-- Exercise objective --
Among the entries below, extract exactly the lines that run from the one with "PHYSIOLOGICAL AND AGRONOMIC" through the one with "Prolonged drought stress", both ends included.

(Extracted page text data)
Content starts

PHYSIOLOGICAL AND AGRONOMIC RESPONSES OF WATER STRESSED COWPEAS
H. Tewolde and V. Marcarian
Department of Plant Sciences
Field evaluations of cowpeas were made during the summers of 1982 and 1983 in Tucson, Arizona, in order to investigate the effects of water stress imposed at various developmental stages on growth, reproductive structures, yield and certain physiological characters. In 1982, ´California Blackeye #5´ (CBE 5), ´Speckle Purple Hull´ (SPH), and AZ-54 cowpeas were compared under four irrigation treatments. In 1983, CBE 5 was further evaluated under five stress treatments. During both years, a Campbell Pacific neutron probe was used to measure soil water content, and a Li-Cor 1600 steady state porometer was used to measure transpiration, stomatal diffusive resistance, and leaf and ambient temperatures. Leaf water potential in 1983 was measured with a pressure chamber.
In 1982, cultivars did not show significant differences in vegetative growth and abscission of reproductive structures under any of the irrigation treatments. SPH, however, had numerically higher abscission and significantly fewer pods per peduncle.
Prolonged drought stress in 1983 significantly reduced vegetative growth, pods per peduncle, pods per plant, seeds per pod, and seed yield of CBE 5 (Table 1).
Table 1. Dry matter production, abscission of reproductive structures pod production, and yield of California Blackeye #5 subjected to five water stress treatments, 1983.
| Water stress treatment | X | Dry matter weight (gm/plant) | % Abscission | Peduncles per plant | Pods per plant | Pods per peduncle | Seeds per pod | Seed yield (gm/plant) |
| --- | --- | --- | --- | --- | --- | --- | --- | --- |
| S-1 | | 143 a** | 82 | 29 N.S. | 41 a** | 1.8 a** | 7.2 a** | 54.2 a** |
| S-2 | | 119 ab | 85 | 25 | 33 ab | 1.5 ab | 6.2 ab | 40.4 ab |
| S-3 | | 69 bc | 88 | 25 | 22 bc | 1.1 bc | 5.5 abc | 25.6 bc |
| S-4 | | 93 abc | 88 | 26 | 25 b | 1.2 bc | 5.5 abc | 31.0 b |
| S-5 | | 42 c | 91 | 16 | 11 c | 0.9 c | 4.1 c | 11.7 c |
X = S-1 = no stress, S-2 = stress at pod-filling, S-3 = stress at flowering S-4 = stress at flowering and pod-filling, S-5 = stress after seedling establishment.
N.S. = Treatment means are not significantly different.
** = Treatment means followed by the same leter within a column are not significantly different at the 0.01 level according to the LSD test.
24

Content ends
Content starts

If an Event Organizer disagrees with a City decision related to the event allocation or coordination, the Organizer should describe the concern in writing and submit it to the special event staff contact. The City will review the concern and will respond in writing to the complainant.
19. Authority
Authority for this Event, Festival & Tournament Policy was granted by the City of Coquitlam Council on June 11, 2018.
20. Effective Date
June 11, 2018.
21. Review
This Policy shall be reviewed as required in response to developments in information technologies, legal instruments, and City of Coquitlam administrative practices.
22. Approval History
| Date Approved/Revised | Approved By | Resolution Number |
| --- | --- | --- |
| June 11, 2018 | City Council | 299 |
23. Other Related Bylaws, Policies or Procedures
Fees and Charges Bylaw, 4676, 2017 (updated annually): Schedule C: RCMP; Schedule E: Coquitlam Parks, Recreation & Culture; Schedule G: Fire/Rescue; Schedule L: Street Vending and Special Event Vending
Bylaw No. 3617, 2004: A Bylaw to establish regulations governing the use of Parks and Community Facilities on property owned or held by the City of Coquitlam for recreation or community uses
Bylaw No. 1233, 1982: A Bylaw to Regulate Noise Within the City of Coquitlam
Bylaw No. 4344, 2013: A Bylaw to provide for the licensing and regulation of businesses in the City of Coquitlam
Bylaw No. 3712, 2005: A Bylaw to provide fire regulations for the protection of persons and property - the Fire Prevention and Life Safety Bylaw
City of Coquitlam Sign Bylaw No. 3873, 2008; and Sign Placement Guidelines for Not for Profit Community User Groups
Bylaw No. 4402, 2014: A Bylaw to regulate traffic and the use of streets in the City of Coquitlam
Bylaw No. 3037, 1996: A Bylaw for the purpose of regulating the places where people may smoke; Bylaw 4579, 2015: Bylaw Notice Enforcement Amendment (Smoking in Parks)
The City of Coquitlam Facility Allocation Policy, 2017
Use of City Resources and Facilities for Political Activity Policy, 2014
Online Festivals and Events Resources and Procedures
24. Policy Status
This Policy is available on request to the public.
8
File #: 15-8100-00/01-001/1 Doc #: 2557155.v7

Content ends

-- Answer space --
PHYSIOLOGICAL AND AGRONOMIC RESPONSES OF WATER STRESSED COWPEAS
H. Tewolde and V. Marcarian
Department of Plant Sciences
Field evaluations of cowpeas were made during the summers of 1982 and 1983 in Tucson, Arizona, in order to investigate the effects of water stress imposed at various developmental stages on growth, reproductive structures, yield and certain physiological characters. In 1982, ´California Blackeye #5´ (CBE 5), ´Speckle Purple Hull´ (SPH), and AZ-54 cowpeas were compared under four irrigation treatments. In 1983, CBE 5 was further evaluated under five stress treatments. During both years, a Campbell Pacific neutron probe was used to measure soil water content, and a Li-Cor 1600 steady state porometer was used to measure transpiration, stomatal diffusive resistance, and leaf and ambient temperatures. Leaf water potential in 1983 was measured with a pressure chamber.
In 1982, cultivars did not show significant differences in vegetative growth and abscission of reproductive structures under any of the irrigation treatments. SPH, however, had numerically higher abscission and significantly fewer pods per peduncle.
Prolonged drought stress in 1983 significantly reduced vegetative growth, pods per peduncle, pods per plant, seeds per pod, and seed yield of CBE 5 (Table 1).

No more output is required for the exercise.